The Supreme Court has only once before heard arguments in a case on transgender rights. The question in that case, Bostock v. Clayton County, decided in 2020, was whether a federal civil rights law protected transgender people from employment discrimination.
The court said yes, relying on the law’s prohibition of discrimination “because of sex.”
“It is impossible,” Justice Gorsuch wrote for a six-justice majority, “to discriminate against a person for being homosexual or transgender without discriminating against that individual based on sex.”

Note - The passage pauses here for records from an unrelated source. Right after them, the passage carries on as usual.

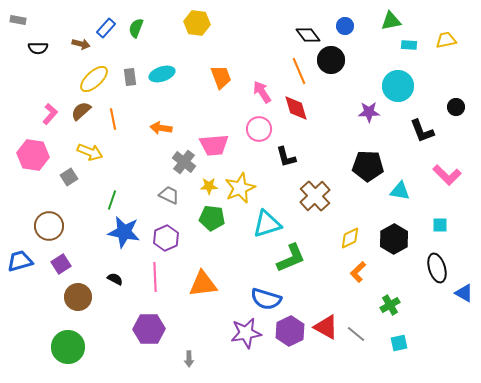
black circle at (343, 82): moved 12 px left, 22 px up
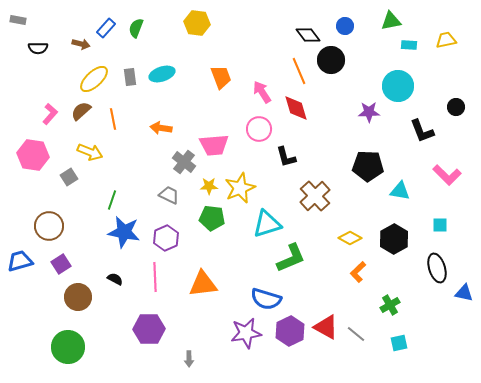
yellow diamond at (350, 238): rotated 55 degrees clockwise
blue triangle at (464, 293): rotated 18 degrees counterclockwise
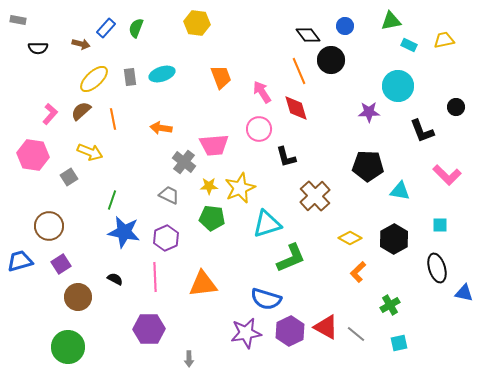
yellow trapezoid at (446, 40): moved 2 px left
cyan rectangle at (409, 45): rotated 21 degrees clockwise
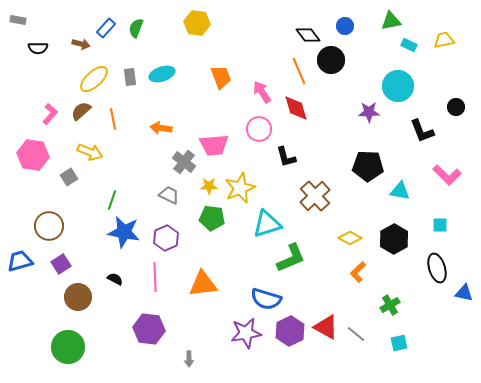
purple hexagon at (149, 329): rotated 8 degrees clockwise
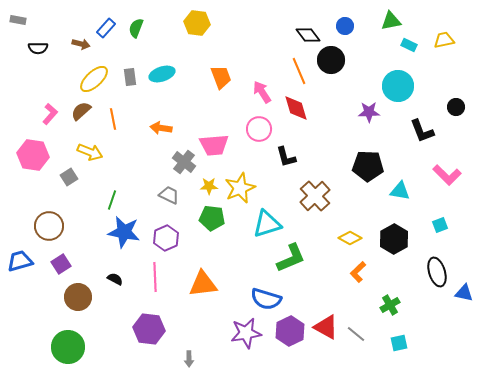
cyan square at (440, 225): rotated 21 degrees counterclockwise
black ellipse at (437, 268): moved 4 px down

The Bostock case turned on the language of a federal law, while the new case concerns the equal protection clause of the 14th Amendment. Last year, a divided three-judge panel of the U.S. Court of Appeals for the Sixth Circuit, in Cincinnati, ruled that Tennessee’s law had a rational basis as a reasonable legislative response to contested medical evidence.
Judge Jeffrey S. Sutton, writing for the majority, said the law did not draw distinctions based on sex.
“The laws regulate sex-transition treatments for all minors, regardless of sex,” he wrote, adding: “No minor may receive puberty blockers or hormones or surgery in order to transition from one sex to another. Such an across-the-board regulation lacks any of the hallmarks of sex discrimination.”
That meant, Judge Sutton wrote, that the law was subject to only a relaxed and deferential form of judicial scrutiny called rational basis review.
“The unsettled, developing, in truth still experimental, nature of treatments in this area surely permits more than one policy approach,” Judge Sutton wrote, “and the Constitution does not favor one over the other.”
The families and the Biden administration filed separate petitions seeking Supreme Court review. The families’ petition posed two questions: whether the law violated the equal protection clause and whether it ran afoul of “the fundamental right of parents to make decisions concerning the medical care of their children.” The administration pressed only the equal protection claim.
The court granted only the administration’s petition, meaning that the question of parental rights is not directly before the justices.
Justice Kavanaugh asked about it anyway.
“Why not trust parents rather than the state,” he said, “particularly in a situation, as General Prelogar said, where there’s not the kind of direct harm to third parties that you might see in other contexts, like sports?”
Mr. Rice, representing Tennessee, said “the parental rights question is not before this court” and added that there are times when “the states, in their traditional role as regulators, have had to intervene” to protect children.